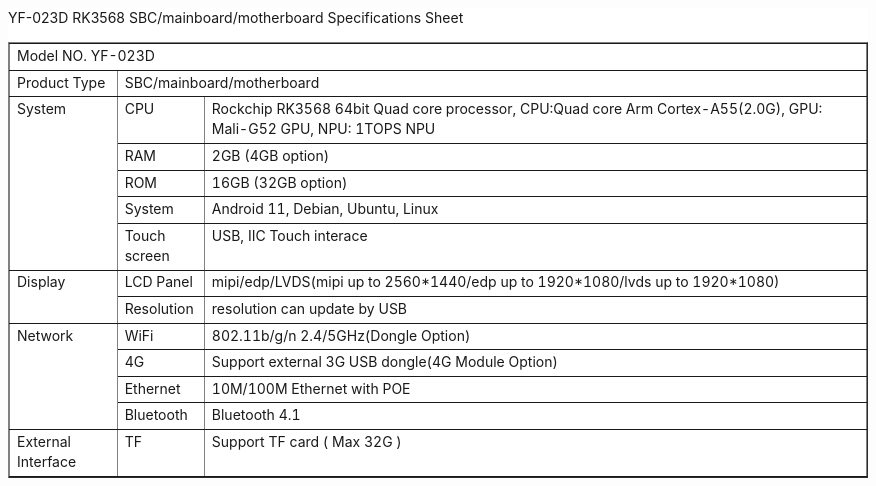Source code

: 
YF-023D RK3568 SBC/mainboard/motherboard Specifications Sheet
<table border="1">
    <tr>
        <td colspan="3">Model NO. YF-023D </td>
    </tr>
    <tr>
        <td>Product Type</td>
        <td colspan="2">SBC/mainboard/motherboard</td>
    </tr>
    <tr>
        <td rowspan="5">System</td>
        <td>CPU</td>
        <td>Rockchip RK3568 64bit Quad core processor, CPU:Quad core Arm Cortex-A55(2.0G), GPU: Mali-G52 GPU, NPU: 1TOPS NPU</td>
    </tr>
    <tr>
        <td>RAM</td>
        <td>2GB (4GB option)</td>
    </tr>
    <tr>
        <td>ROM</td>
        <td>16GB (32GB option)</td>
    </tr>
    <tr>
        <td>System</td>
        <td>Android 11, Debian, Ubuntu, Linux</td>
    </tr> 
    <tr>
        <td>Touch screen</td>
        <td>USB, IIC Touch interace</td>
    </tr>  
    <tr>
        <td rowspan="2">Display</td>
        <td>LCD Panel</td>
        <td>mipi/edp/LVDS(mipi up to 2560*1440/edp up to 1920*1080/lvds up to 1920*1080)</td>
    </tr>   
    <tr>
        <td>Resolution</td>
        <td>resolution can update by USB</td>
    </tr>         
    <tr>
        <td rowspan="4">Network</td>
        <td>WiFi</td>
        <td>802.11b/g/n 2.4/5GHz(Dongle Option)</td>
    </tr>   
    <tr>
        <td>4G</td>
        <td>Support external 3G USB dongle(4G Module Option)</td>
    </tr>  
    <tr>
        <td>Ethernet</td>
        <td>10M/100M Ethernet with POE</td>
    </tr>
    <tr>
        <td>Bluetooth</td>
        <td>Bluetooth 4.1</td>
    </tr>  
    <tr>
        <td rowspan="7">External Interface</td>
        <td>TF</td>
        <td>Support TF card ( Max 32G )</td>
    </tr>  
    <tr>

★ ★ ★ ★ ★

Find the lines in the data that include "Touch", then copy each of them.

— RESULT OF THE TASK —
        <td>Touch screen</td>
        <td>USB, IIC Touch interace</td>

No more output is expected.